A *rasterizer* is a piece of software that converts arbitrary shapes
into *raster images*, which is just a funny name for rectangular grids
of pixels. A rasterizer, in some way or another, is at the heart of
pretty much every modern display technology today, from computer
displays to e-ink displays to printers both 2D and 3D (the graphics in
laser shows are the most notable exception).
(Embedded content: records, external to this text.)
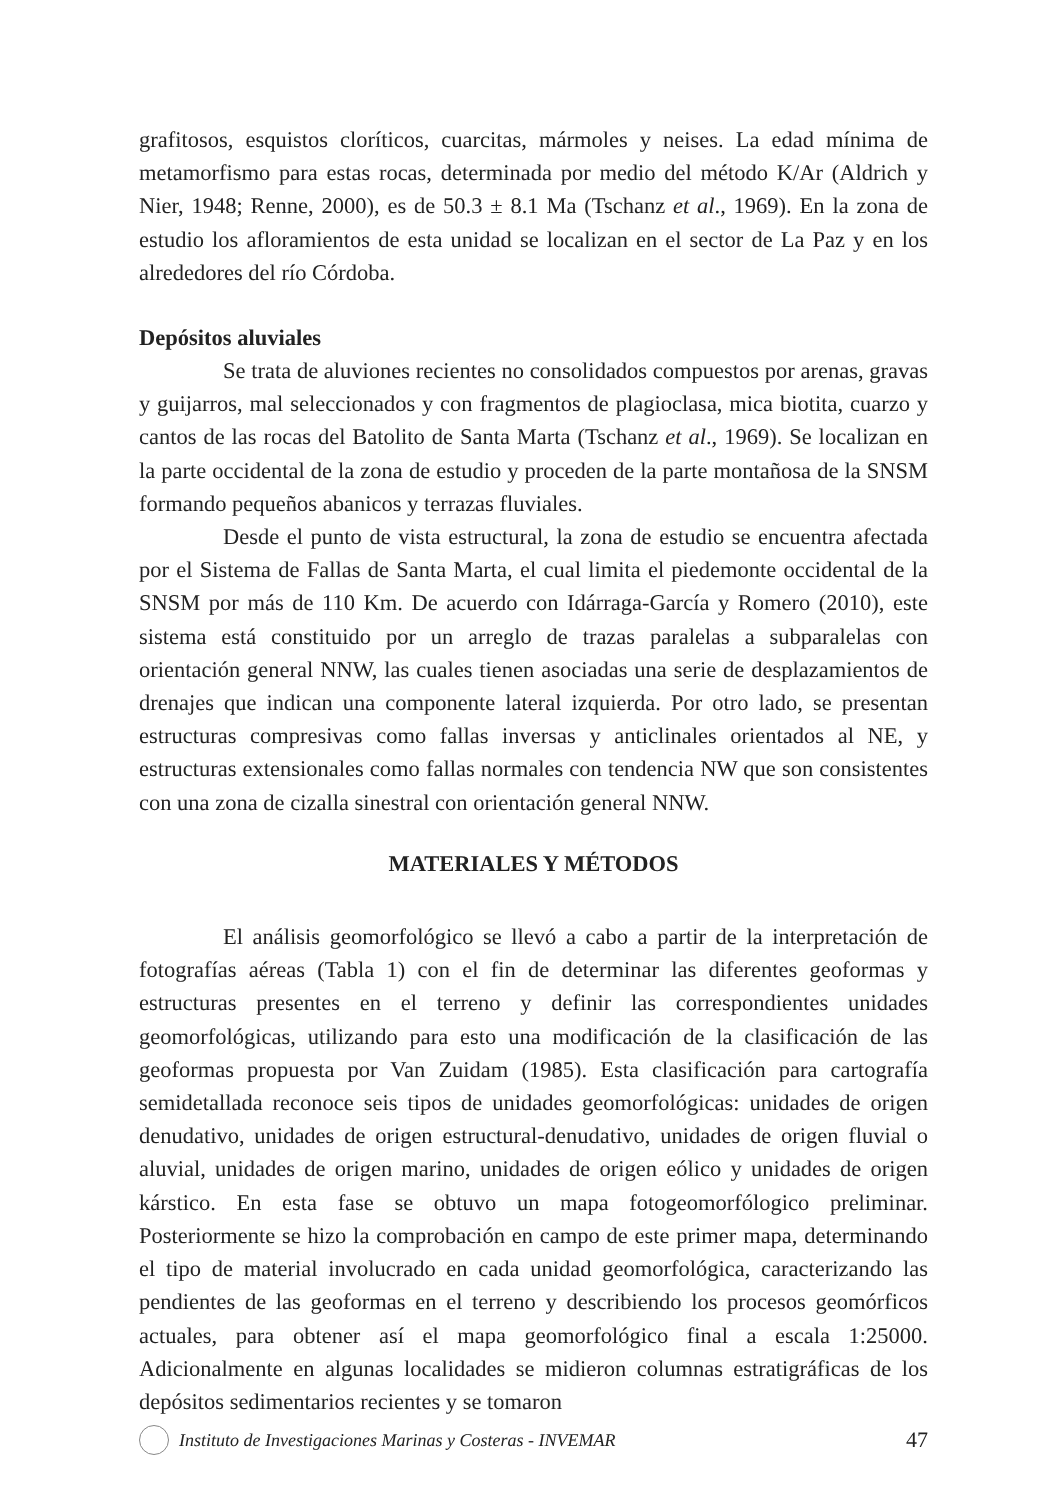grafitosos, esquistos cloríticos, cuarcitas, mármoles y neises. La edad mínima de metamorfismo para estas rocas, determinada por medio del método K/Ar (Aldrich y Nier, 1948; Renne, 2000), es de 50.3 ± 8.1 Ma (Tschanz et al., 1969). En la zona de estudio los afloramientos de esta unidad se localizan en el sector de La Paz y en los alrededores del río Córdoba.
Depósitos aluviales
Se trata de aluviones recientes no consolidados compuestos por arenas, gravas y guijarros, mal seleccionados y con fragmentos de plagioclasa, mica biotita, cuarzo y cantos de las rocas del Batolito de Santa Marta (Tschanz et al., 1969). Se localizan en la parte occidental de la zona de estudio y proceden de la parte montañosa de la SNSM formando pequeños abanicos y terrazas fluviales.
Desde el punto de vista estructural, la zona de estudio se encuentra afectada por el Sistema de Fallas de Santa Marta, el cual limita el piedemonte occidental de la SNSM por más de 110 Km. De acuerdo con Idárraga-García y Romero (2010), este sistema está constituido por un arreglo de trazas paralelas a subparalelas con orientación general NNW, las cuales tienen asociadas una serie de desplazamientos de drenajes que indican una componente lateral izquierda. Por otro lado, se presentan estructuras compresivas como fallas inversas y anticlinales orientados al NE, y estructuras extensionales como fallas normales con tendencia NW que son consistentes con una zona de cizalla sinestral con orientación general NNW.
MATERIALES Y MÉTODOS
El análisis geomorfológico se llevó a cabo a partir de la interpretación de fotografías aéreas (Tabla 1) con el fin de determinar las diferentes geoformas y estructuras presentes en el terreno y definir las correspondientes unidades geomorfológicas, utilizando para esto una modificación de la clasificación de las geoformas propuesta por Van Zuidam (1985). Esta clasificación para cartografía semidetallada reconoce seis tipos de unidades geomorfológicas: unidades de origen denudativo, unidades de origen estructural-denudativo, unidades de origen fluvial o aluvial, unidades de origen marino, unidades de origen eólico y unidades de origen kárstico. En esta fase se obtuvo un mapa fotogeomorfólogico preliminar. Posteriormente se hizo la comprobación en campo de este primer mapa, determinando el tipo de material involucrado en cada unidad geomorfológica, caracterizando las pendientes de las geoformas en el terreno y describiendo los procesos geomórficos actuales, para obtener así el mapa geomorfológico final a escala 1:25000. Adicionalmente en algunas localidades se midieron columnas estratigráficas de los depósitos sedimentarios recientes y se tomaron
Instituto de Investigaciones Marinas y Costeras - INVEMAR 47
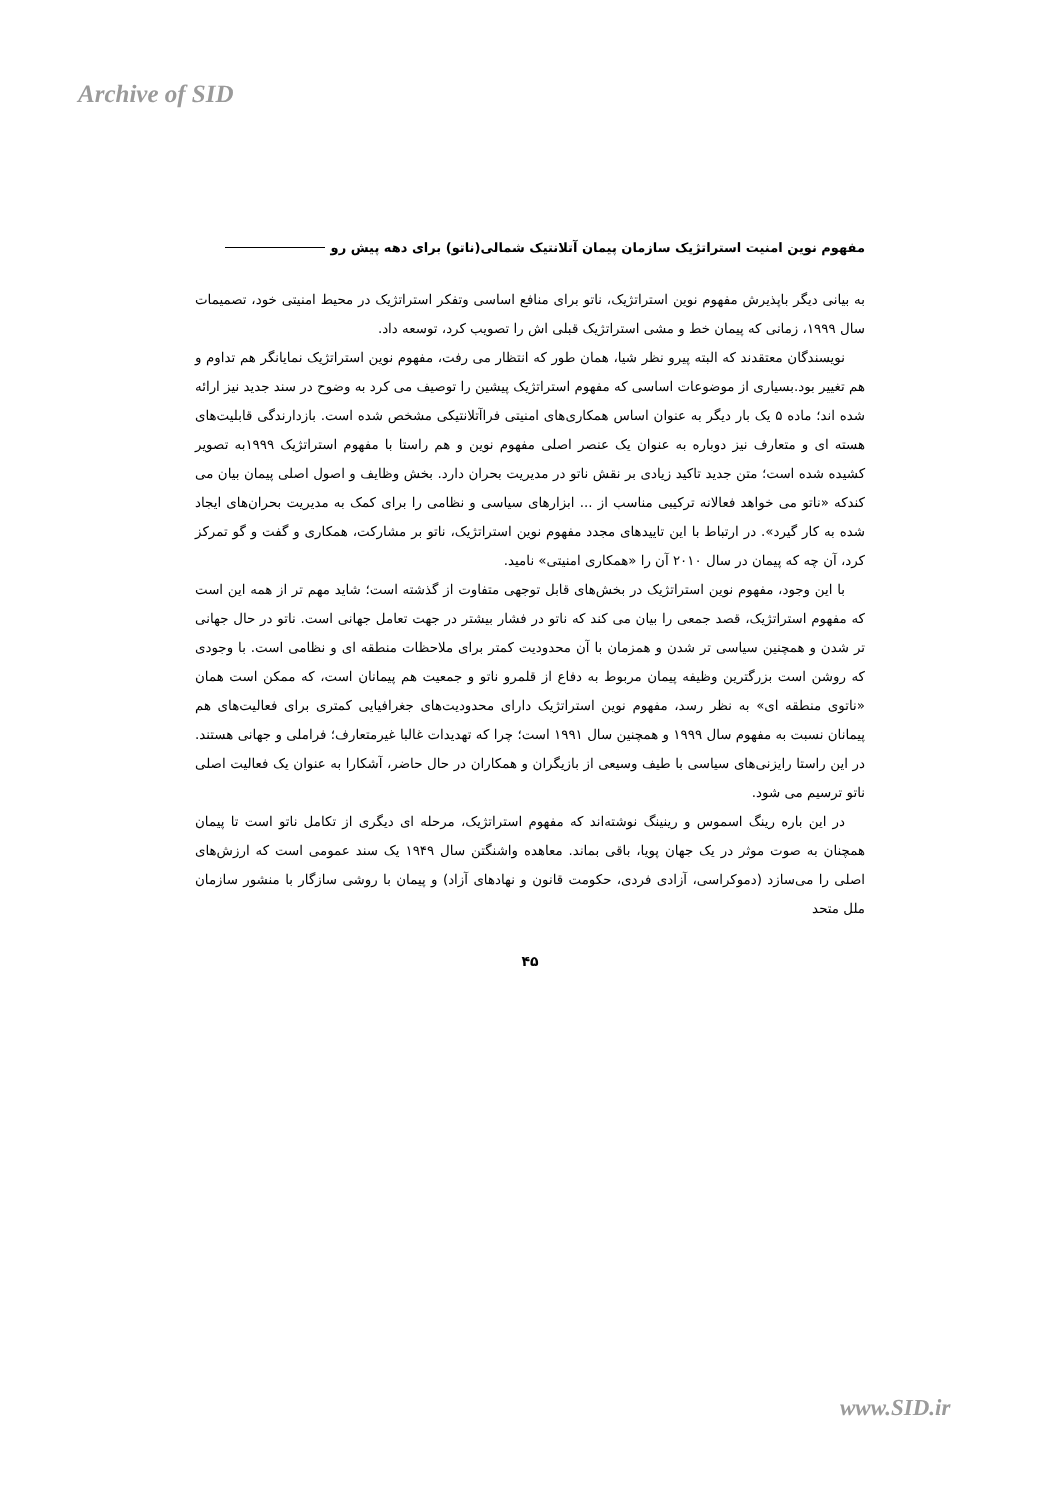Archive of SID
مفهوم نوین امنیت استراتژیک سازمان پیمان آتلانتیک شمالی(ناتو) برای دهه پیش رو
به بیانی دیگر باپذیرش مفهوم نوین استراتژیک، ناتو برای منافع اساسی وتفکر استراتژیک در محیط امنیتی خود، تصمیمات سال ۱۹۹۹، زمانی که پیمان خط و مشی استراتژیک قبلی اش را تصویب کرد، توسعه داد.
نویسندگان معتقدند که البته پیرو نظر شیا، همان طور که انتظار می رفت، مفهوم نوین استراتژیک نمایانگر هم تداوم و هم تغییر بود.بسیاری از موضوعات اساسی که مفهوم استراتژیک پیشین را توصیف می کرد به وضوح در سند جدید نیز ارائه شده اند؛ ماده ۵ یک بار دیگر به عنوان اساس همکاری‌های امنیتی فراآتلانتیکی مشخص شده است. بازدارندگی قابلیت‌های هسته ای و متعارف نیز دوباره به عنوان یک عنصر اصلی مفهوم نوین و هم راستا با مفهوم استراتژیک ۱۹۹۹به تصویر کشیده شده است؛ متن جدید تاکید زیادی بر نقش ناتو در مدیریت بحران دارد. بخش وظایف و اصول اصلی پیمان بیان می کندکه «ناتو می خواهد فعالانه ترکیبی مناسب از ... ابزارهای سیاسی و نظامی را برای کمک به مدیریت بحران‌های ایجاد شده به کار گیرد». در ارتباط با این تاییدهای مجدد مفهوم نوین استراتژیک، ناتو بر مشارکت، همکاری و گفت و گو تمرکز کرد، آن چه که پیمان در سال ۲۰۱۰ آن را «همکاری امنیتی» نامید.
با این وجود، مفهوم نوین استراتژیک در بخش‌های قابل توجهی متفاوت از گذشته است؛ شاید مهم تر از همه این است که مفهوم استراتژیک، قصد جمعی را بیان می کند که ناتو در فشار بیشتر در جهت تعامل جهانی است. ناتو در حال جهانی تر شدن و همچنین سیاسی تر شدن و همزمان با آن محدودیت کمتر برای ملاحظات منطقه ای و نظامی است. با وجودی که روشن است بزرگترین وظیفه پیمان مربوط به دفاع از قلمرو ناتو و جمعیت هم پیمانان است، که ممکن است همان «ناتوی منطقه ای» به نظر رسد، مفهوم نوین استراتژیک دارای محدودیت‌های جغرافیایی کمتری برای فعالیت‌های هم پیمانان نسبت به مفهوم سال ۱۹۹۹ و همچنین سال ۱۹۹۱ است؛ چرا که تهدیدات غالبا غیرمتعارف؛ فراملی و جهانی هستند. در این راستا رایزنی‌های سیاسی با طیف وسیعی از بازیگران و همکاران در حال حاضر، آشکارا به عنوان یک فعالیت اصلی ناتو ترسیم می شود.
در این باره رینگ اسموس و رینینگ نوشته‌اند که مفهوم استراتژیک، مرحله ای دیگری از تکامل ناتو است تا پیمان همچنان به صوت موثر در یک جهان پویا، باقی بماند. معاهده واشنگتن سال ۱۹۴۹ یک سند عمومی است که ارزش‌های اصلی را می‌سازد (دموکراسی، آزادی فردی، حکومت قانون و نهادهای آزاد) و پیمان با روشی سازگار با منشور سازمان ملل متحد
۴۵
www.SID.ir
In this chapter, I will teach you a little about how rasterizers work,
by describing `tiny_gfx`, a simple rasterizer in pure Python. Along
the way we will pick up some techniques that show up repeatedly in
computer graphics code. Having a bit of mathematical background on
linear algebra will help, but I hope the presentation will be
self-contained.

`tiny_gfx` is not practical in many ways. Besides being slow (see
below), the main shortcoming in `tiny_gfx` is that shapes are all of a
single solid color. Still, for 500 lines of code, `tiny_gfx` has a
relatively large set of features:

- alpha blending for semi-transparent colors
- polygonal shapes (possibly concave, but not self-intersecting)
(TODO: right now only convex polygons are supported)
- circles and ellipses
- transformations of shapes
- boolean operations on shapes (union, intersection, subtraction)
- antialiasing
- empty space skipping and fast rasterization of runs for general
shapes

Maybe most interestingly, shapes in `tiny_gfx` are extensible. New
shapes are easily added, and they compose well with the other parts of
the code.

A description of the current version of the code is in `doc/README.md`.

## A performance caveat

Rasterizers are so central to display technology that their
performance can make or break a piece of software, and these days the
fastest rasterizers are all based in hardware. Your videogame graphics
card (and even the cheapest smartphones these days) is rasterizing
polygons in highly parallel processors; 192 cores is a typical
number. It should be no surprise, then, that the rasterizer we will
see here is slow: if CPU-intensive tasks in Python run around 50 times
slower than heavily-optimized, low-level code, and if a graphics
driver has around 200 cores at its disposal, a slowdown of 10,000
times should not be surprising. In reality, `tiny_gfx` is closer to
1,000,000 times slower than the special-purpose graphics rasterizer
from the laptop in which I'm developing it.